The Best Stephen King TV Series According To Rotten Tomatoes Was Canceled
by Valerie Ettenhofer · /FilmThere's no shortage of Stephen King shows on TV. The prolific horror author's works have been translated to the small screen no fewer than two dozen times across five-plus decades, beginning with Tobe Hooper's "Salem's Lot" miniseries in 1979 and spanning all the way to an upcoming "Sleeping Beauties" adaptation and Mike Flanagan's highly anticipated take on "The Dark Tower." Plenty of King shows have enjoyed celebrated runs and completed the stories their creators planned to tell, but there are a few that slipped through the cracks and were canceled too soon. Among them is "The Outsider," an utterly creepy King adaptation that got the short end of the stick when it debuted in 2020.
"The Outsider" earned rave reviews when it premiered on HBO in January of that year, but by the time its finale aired (March 8, 2020), the world had other things on its mind. The show never reached more than 2 million viewers per episode, and it was quietly canceled in November 2020. At the time, Deadline reported that production company MCR Television intended to shop the show's second season around, but a second chapter never came to fruition. Despite the star power of leads Ben Mendelsohn and Cynthia Erivo, "The Outsider" ended up dead as a doornail.
Is The Outsider worth a watch?
The cancellation of "The Outsider" was an undeniable bummer, especially because the show held so much promise from early on. Based on the 2018 King novel of the same name, the story kicked off with the disturbing murder of a boy who seemed to have been killed by his Little League coach. Mendelsohn's detective Ralph Anderson, dealing with lingering grief from the loss of his own son, is thrown for a loop when it turns out that the coach couldn't have killed the kid. Soon, the mystery turns supernatural, and Erivo appears as much-loved King character Holly Gibney.
"The Outsider" started off as a masterclass in uncanny, unnerving storytelling, and its dread-inducing monster was among the scariest King had crafted since the evil "IT" clown Pennywise. The show holds a strong 91% positive rating from critics on Rotten Tomatoes, apparently making it the highest-rated of any King TV adaptation. I was among the critics heaping praise on "The Outsider" from the start, calling it a contender for the title of "Stephen King's Modern TV Opus" in a review for Film School Rejects. This assessment — and pretty much every review from the time — was based on the limited number of episodes critics screened, and while I think "The Outsider" had a quality drop towards the end of its run, the early episodes remain terrifying and expertly crafted.

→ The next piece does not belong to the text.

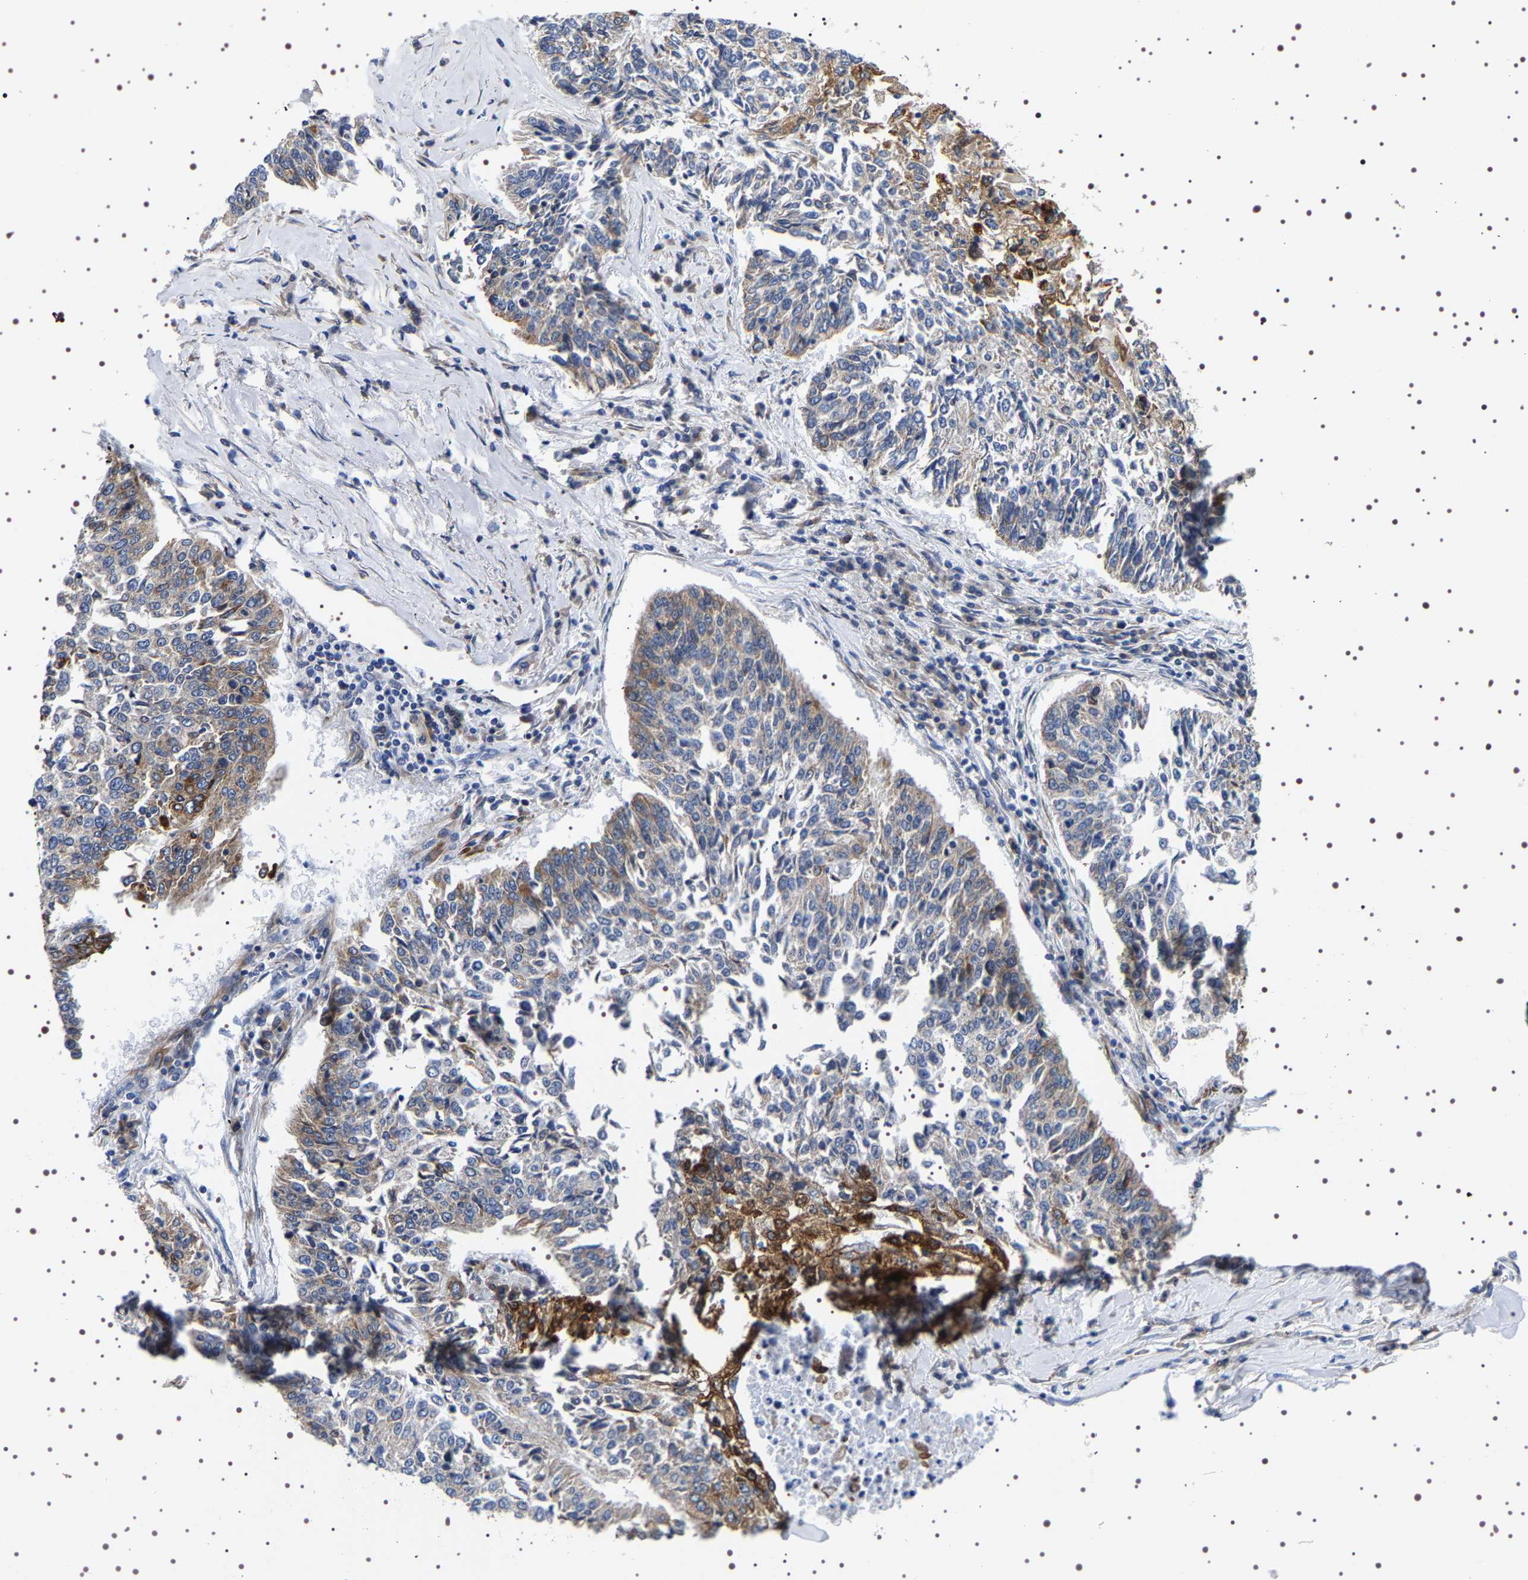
{"staining": {"intensity": "moderate", "quantity": "25%-75%", "location": "cytoplasmic/membranous"}, "tissue": "lung cancer", "cell_type": "Tumor cells", "image_type": "cancer", "snomed": [{"axis": "morphology", "description": "Normal tissue, NOS"}, {"axis": "morphology", "description": "Squamous cell carcinoma, NOS"}, {"axis": "topography", "description": "Cartilage tissue"}, {"axis": "topography", "description": "Bronchus"}, {"axis": "topography", "description": "Lung"}], "caption": "Immunohistochemistry micrograph of human lung squamous cell carcinoma stained for a protein (brown), which reveals medium levels of moderate cytoplasmic/membranous expression in about 25%-75% of tumor cells.", "gene": "SQLE", "patient": {"sex": "female", "age": 49}}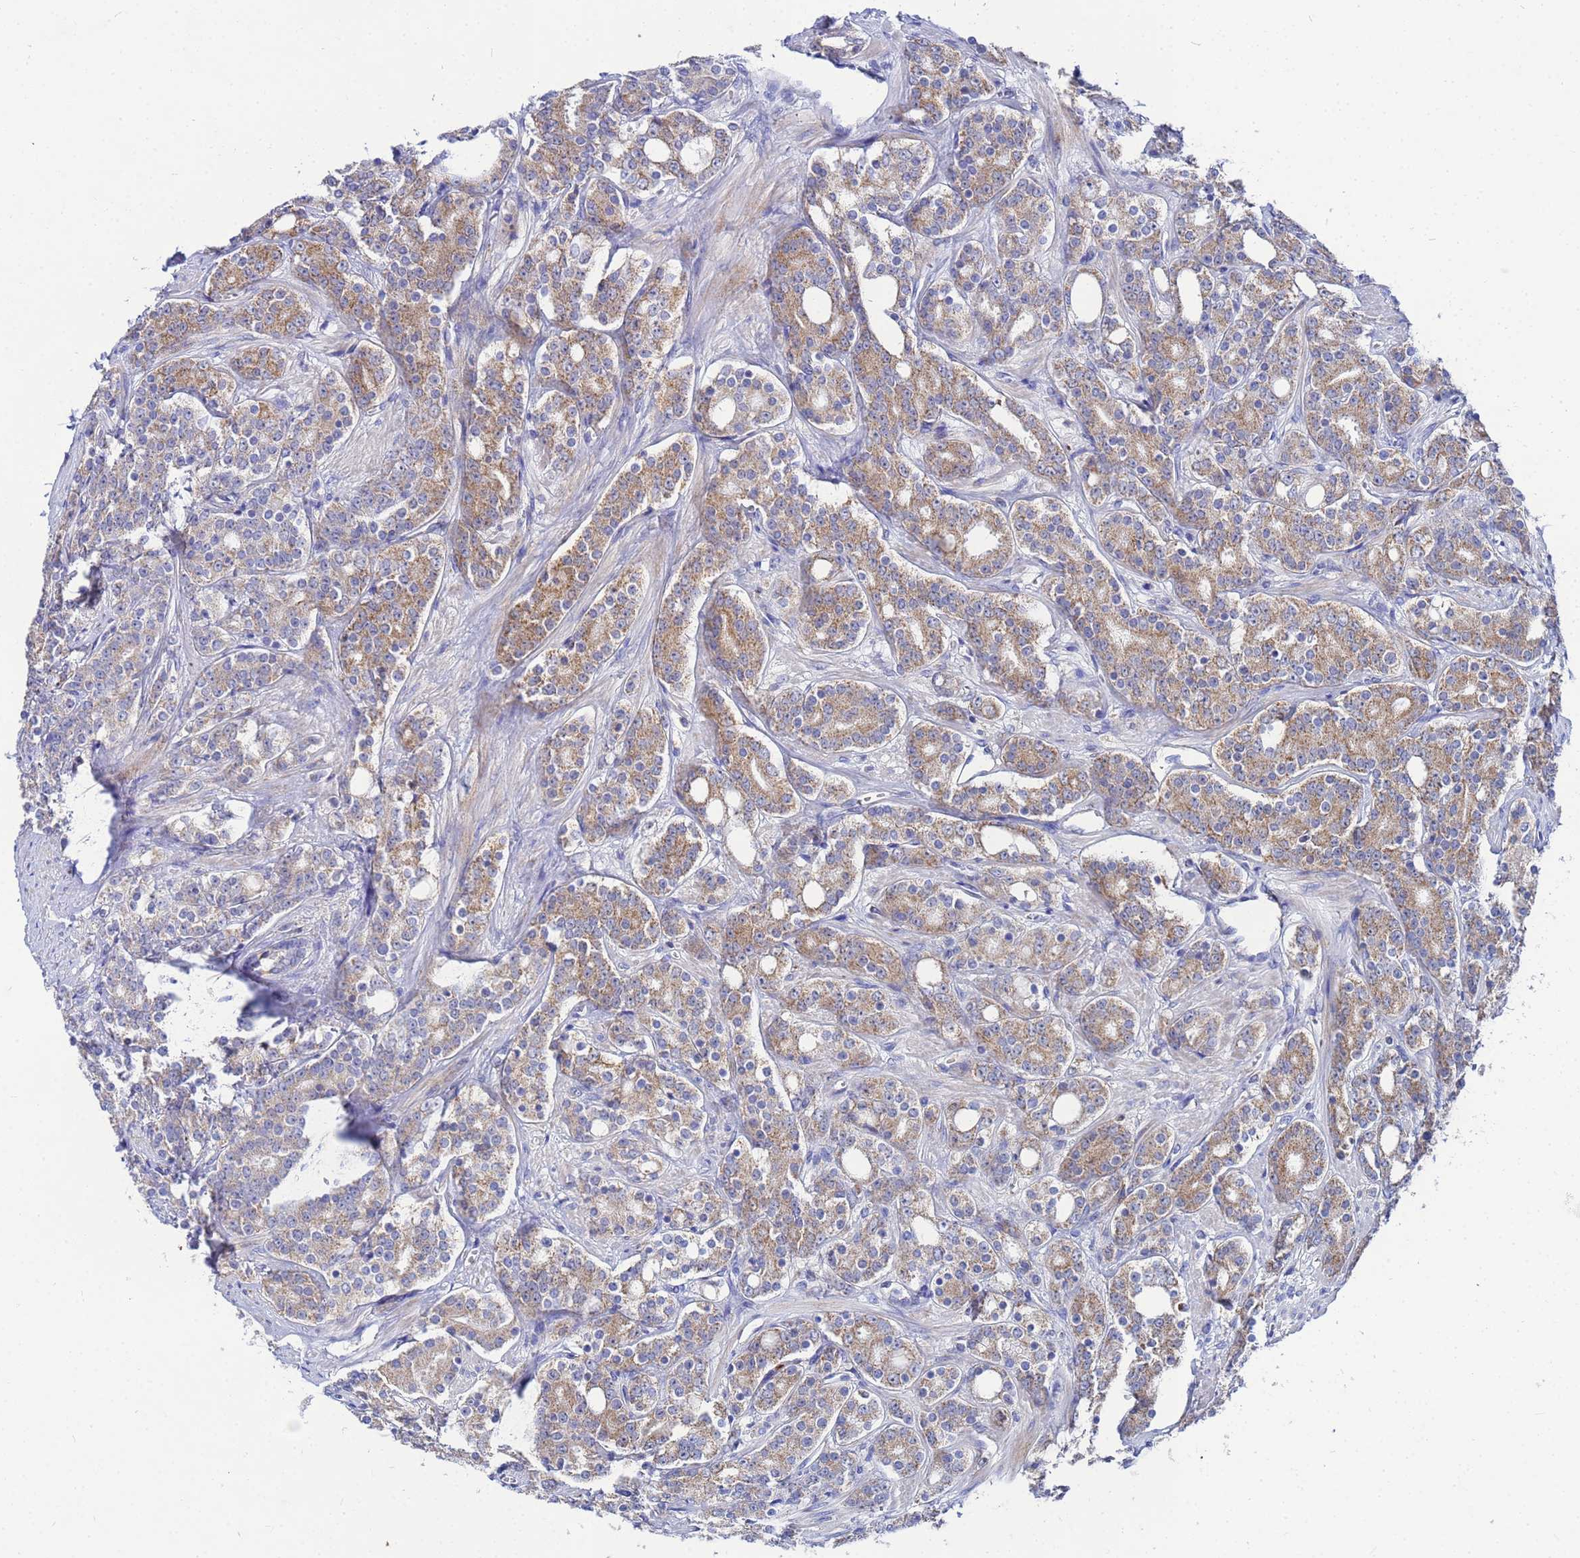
{"staining": {"intensity": "moderate", "quantity": ">75%", "location": "cytoplasmic/membranous"}, "tissue": "prostate cancer", "cell_type": "Tumor cells", "image_type": "cancer", "snomed": [{"axis": "morphology", "description": "Adenocarcinoma, High grade"}, {"axis": "topography", "description": "Prostate"}], "caption": "Tumor cells reveal moderate cytoplasmic/membranous positivity in about >75% of cells in prostate cancer (high-grade adenocarcinoma).", "gene": "FAHD2A", "patient": {"sex": "male", "age": 62}}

"The Outsider" was a harrowing prestige crime drama at the time when that genre was still going strong, and it subverted viewer expectations by introducing the impossible into its story. The show played with ideas of guilt and innocence, sorrow and rage, and the explainable and the inexplicable. Its lofty ideas about cycles of grief and violence were bolstered by two great performances (not to mention underrated supporting turns by Jason Bateman, Mare Winningham, Bill Camp, Yul Vasquez, and others), but in the end, it wasn't enough to convince HBO that the show should return for a second season.
What would have happened in season 2 of The Outsider?
The first season of the show covered the majority of King's novel, but according to Deadline, series creator Richard Price had plans beyond the end of the book. The show was sold to HBO as a series after being optioned as a miniseries, and the outlet reports that the network saw a script and story bible for a "continuation of the story beyond King's book." The author apparently gave his blessing for the season 2 storyline, which would have centered on Holly Gibney. A mid-credits scene in the season 1 finale showed Holly discover a cut on her arm similar to that of someone else who had been plagued by the show's boogeyman, indicating that she was still in danger.
Deadline says that the show's second season would've "[expanded] King's universe, exploring the human, naturalistic and inexplicable with a sustained pervasive dread you can't put your finger on." According to HBO's CEO Casey Bloys, though, the season 2 plotline just couldn't live up to what season 1 had already delivered. "We try to approach everything as if there's going to be season 2," Bloys told Entertainment Weekly, noting that "with 'The Outsider' you've got a great roadmap." But, he reasoned, "If you're going to go and do more without [the source material], you got to make really sure there's a story to tell. We just didn't feel like we landed on a story that would live up to the first season."
This decision makes sense, especially as "The Outsider" season 1 had already lost some steam in its latter episodes. The biggest loss here might be Erivo as Holly. King loves the character, and she's popped up in six novels and counting at this point, including last year's "Holly." Erivo did well in the role, and it would be great to see more of her Holly, even if it's in an entirely different TV show.